::: GIVEN ENTRIES :::
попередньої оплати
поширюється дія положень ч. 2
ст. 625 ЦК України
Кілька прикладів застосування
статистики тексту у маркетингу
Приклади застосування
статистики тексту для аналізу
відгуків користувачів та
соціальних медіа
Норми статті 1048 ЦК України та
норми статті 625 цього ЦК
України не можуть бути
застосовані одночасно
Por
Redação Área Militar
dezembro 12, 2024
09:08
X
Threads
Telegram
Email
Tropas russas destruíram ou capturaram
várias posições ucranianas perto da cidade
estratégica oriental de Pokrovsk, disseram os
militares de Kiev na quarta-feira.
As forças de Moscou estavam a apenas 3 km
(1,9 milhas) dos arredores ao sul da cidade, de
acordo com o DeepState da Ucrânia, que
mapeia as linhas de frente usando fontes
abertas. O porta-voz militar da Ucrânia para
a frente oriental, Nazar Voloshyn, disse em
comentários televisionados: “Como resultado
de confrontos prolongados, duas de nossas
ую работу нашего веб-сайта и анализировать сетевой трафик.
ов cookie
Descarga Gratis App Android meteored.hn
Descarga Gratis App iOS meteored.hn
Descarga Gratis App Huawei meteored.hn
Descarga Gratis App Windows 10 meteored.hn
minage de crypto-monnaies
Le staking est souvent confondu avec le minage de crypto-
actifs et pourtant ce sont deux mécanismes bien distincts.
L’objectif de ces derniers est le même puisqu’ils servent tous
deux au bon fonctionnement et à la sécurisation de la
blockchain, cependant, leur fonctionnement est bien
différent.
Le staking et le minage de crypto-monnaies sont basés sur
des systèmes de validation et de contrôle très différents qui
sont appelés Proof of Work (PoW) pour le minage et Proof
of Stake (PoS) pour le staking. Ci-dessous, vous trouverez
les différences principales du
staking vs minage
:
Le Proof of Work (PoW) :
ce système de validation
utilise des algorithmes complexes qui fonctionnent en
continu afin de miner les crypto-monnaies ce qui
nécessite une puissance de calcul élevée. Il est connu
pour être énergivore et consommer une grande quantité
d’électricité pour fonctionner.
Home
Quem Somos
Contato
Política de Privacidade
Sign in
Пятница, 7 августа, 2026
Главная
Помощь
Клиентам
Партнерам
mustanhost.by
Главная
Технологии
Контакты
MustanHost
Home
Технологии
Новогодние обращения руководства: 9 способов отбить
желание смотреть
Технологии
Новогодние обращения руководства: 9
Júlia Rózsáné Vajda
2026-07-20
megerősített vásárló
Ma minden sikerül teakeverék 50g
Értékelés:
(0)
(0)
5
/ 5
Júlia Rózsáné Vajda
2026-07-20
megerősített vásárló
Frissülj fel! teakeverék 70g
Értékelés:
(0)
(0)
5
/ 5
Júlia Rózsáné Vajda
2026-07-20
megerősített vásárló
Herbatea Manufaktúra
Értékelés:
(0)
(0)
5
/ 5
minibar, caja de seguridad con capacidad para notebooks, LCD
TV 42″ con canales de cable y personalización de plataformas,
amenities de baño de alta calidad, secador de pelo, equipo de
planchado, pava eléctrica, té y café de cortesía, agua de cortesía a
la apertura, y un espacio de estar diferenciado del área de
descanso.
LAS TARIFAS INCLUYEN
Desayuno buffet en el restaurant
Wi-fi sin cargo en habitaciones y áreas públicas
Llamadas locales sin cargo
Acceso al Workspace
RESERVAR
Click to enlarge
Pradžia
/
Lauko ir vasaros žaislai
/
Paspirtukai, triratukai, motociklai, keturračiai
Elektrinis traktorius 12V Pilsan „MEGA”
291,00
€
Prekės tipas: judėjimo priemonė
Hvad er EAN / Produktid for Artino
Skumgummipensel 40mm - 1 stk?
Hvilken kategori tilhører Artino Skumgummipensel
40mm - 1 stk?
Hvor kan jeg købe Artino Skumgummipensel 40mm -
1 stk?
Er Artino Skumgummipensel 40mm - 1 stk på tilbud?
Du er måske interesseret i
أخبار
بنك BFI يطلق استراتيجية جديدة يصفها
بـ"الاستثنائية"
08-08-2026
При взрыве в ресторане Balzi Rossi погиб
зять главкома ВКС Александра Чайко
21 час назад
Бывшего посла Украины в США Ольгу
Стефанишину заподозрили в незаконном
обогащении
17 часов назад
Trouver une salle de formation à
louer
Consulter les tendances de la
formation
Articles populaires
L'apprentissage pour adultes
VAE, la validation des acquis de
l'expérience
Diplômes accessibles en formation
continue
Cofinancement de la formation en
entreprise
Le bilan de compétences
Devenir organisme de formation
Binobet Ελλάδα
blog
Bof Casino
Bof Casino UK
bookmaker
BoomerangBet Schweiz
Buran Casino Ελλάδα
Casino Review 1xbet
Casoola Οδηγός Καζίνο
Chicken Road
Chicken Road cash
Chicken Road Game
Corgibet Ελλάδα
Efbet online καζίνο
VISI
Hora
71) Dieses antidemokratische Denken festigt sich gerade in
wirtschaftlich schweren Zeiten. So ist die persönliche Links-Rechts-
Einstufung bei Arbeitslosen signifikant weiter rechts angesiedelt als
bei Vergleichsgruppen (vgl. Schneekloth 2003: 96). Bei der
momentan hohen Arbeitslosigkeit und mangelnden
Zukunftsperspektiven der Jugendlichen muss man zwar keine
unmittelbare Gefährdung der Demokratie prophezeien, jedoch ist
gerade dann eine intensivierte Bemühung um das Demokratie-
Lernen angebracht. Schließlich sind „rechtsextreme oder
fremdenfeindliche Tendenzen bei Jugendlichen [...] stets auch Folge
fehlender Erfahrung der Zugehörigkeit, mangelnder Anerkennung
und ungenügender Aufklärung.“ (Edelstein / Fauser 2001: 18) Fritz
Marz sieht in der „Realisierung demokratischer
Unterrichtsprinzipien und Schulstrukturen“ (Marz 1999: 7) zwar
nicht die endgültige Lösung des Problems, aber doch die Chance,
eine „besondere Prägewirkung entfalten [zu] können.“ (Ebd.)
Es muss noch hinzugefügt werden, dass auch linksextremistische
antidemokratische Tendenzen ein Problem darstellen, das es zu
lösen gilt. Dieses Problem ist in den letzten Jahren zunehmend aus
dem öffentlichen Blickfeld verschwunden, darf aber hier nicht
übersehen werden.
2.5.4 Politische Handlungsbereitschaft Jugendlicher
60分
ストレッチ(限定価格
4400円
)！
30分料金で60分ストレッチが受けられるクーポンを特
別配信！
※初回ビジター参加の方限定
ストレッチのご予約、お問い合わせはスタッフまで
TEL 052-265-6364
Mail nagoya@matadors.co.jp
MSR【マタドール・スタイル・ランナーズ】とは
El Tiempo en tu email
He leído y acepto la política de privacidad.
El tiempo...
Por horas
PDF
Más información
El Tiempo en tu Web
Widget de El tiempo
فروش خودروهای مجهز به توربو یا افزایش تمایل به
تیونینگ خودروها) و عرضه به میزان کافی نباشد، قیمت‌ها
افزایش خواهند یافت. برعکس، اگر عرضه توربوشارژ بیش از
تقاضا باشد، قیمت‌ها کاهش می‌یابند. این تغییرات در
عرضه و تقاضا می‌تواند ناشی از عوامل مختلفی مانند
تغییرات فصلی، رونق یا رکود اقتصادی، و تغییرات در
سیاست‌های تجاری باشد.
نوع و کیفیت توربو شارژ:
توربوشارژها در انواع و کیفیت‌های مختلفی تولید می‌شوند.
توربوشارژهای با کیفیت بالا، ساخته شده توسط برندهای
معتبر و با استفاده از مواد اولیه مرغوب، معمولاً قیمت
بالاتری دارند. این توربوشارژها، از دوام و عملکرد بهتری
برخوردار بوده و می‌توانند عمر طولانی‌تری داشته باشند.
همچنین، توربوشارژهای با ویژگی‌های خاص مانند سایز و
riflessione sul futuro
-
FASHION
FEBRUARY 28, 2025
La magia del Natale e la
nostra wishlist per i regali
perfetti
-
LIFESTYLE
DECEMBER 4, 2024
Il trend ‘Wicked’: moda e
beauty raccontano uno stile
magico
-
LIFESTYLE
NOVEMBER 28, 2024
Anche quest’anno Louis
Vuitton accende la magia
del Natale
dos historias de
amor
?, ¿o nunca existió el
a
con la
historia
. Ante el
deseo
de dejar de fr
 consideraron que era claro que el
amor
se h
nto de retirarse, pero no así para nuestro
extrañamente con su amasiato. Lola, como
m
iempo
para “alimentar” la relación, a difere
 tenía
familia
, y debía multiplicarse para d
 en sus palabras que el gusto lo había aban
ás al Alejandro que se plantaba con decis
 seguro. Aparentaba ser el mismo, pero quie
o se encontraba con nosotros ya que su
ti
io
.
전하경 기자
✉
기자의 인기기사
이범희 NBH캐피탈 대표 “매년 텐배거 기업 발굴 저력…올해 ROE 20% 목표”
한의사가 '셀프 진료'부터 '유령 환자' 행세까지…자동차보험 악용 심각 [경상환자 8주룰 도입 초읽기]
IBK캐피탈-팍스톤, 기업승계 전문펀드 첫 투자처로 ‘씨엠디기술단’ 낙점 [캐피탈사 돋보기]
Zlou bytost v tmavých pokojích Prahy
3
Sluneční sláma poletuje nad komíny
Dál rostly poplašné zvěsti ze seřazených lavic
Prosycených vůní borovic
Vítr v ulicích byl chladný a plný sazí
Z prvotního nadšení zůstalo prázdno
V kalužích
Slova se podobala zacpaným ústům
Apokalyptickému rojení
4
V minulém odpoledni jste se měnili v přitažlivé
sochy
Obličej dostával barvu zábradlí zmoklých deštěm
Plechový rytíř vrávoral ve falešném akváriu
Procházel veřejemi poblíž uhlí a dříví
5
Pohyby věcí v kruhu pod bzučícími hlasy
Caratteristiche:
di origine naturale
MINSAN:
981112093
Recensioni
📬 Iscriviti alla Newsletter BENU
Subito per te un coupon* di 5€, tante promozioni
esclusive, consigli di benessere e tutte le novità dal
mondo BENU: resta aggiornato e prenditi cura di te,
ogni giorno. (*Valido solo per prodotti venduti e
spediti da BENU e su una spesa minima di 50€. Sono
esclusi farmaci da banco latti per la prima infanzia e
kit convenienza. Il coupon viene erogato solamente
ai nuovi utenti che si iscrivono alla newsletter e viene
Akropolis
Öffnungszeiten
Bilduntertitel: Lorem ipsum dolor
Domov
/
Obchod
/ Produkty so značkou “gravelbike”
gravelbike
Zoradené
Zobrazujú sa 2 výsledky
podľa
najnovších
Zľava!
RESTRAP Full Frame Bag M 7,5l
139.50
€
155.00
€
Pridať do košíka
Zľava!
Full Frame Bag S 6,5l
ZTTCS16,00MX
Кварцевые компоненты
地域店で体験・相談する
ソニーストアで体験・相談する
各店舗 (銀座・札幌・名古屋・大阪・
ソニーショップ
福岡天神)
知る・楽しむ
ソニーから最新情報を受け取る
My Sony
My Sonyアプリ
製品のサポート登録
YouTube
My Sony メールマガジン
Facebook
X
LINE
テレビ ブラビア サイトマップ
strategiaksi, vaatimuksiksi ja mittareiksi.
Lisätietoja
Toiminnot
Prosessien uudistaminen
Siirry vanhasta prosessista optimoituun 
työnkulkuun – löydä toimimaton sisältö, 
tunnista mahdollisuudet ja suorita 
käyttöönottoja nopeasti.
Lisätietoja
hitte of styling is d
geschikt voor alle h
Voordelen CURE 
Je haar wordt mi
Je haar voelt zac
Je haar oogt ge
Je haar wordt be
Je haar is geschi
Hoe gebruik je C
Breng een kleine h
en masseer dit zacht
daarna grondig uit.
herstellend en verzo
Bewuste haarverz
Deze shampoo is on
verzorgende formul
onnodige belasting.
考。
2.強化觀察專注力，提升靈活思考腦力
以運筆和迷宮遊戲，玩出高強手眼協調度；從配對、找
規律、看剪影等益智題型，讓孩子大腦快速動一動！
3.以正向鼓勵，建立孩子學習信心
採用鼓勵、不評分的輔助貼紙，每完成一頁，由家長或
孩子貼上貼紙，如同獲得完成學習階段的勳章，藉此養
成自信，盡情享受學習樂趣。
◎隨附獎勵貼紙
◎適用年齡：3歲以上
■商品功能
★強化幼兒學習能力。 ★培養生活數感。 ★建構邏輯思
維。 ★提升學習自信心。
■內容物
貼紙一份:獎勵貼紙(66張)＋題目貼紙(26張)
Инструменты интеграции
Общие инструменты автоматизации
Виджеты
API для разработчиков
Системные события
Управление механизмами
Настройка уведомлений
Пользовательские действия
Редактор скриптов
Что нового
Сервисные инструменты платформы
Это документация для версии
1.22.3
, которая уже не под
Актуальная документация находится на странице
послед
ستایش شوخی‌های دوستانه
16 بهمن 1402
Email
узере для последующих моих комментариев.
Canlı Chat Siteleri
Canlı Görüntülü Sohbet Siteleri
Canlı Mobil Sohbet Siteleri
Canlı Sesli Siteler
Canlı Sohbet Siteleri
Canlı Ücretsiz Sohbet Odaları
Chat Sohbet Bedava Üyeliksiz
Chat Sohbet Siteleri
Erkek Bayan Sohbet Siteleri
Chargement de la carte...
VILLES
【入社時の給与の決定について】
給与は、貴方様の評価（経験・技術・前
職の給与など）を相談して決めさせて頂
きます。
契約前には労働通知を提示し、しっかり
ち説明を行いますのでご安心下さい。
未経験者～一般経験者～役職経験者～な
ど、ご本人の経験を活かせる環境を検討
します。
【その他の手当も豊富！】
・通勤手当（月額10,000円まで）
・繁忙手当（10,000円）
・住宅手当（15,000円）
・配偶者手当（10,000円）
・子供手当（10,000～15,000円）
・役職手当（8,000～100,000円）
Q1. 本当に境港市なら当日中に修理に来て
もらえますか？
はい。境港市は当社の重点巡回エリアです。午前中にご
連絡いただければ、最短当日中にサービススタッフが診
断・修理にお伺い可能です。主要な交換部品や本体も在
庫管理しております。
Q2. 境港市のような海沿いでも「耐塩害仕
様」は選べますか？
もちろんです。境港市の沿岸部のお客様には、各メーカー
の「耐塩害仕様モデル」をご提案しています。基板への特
:::
- [DIRECTIONS FOR THIS TASK]: An exact copy of the lines above between the line holding "MSR【マタドール・スタイル・ランナーズ】とは" and the line holding "تغییرات فصلی، رونق", inclusive, is the whole answer.

- [OUTPUT OF THE EXERCISE]:
MSR【マタドール・スタイル・ランナーズ】とは
El Tiempo en tu email
He leído y acepto la política de privacidad.
El tiempo...
Por horas
PDF
Más información
El Tiempo en tu Web
Widget de El tiempo
فروش خودروهای مجهز به توربو یا افزایش تمایل به
تیونینگ خودروها) و عرضه به میزان کافی نباشد، قیمت‌ها
افزایش خواهند یافت. برعکس، اگر عرضه توربوشارژ بیش از
تقاضا باشد، قیمت‌ها کاهش می‌یابند. این تغییرات در
عرضه و تقاضا می‌تواند ناشی از عوامل مختلفی مانند
تغییرات فصلی، رونق یا رکود اقتصادی، و تغییرات در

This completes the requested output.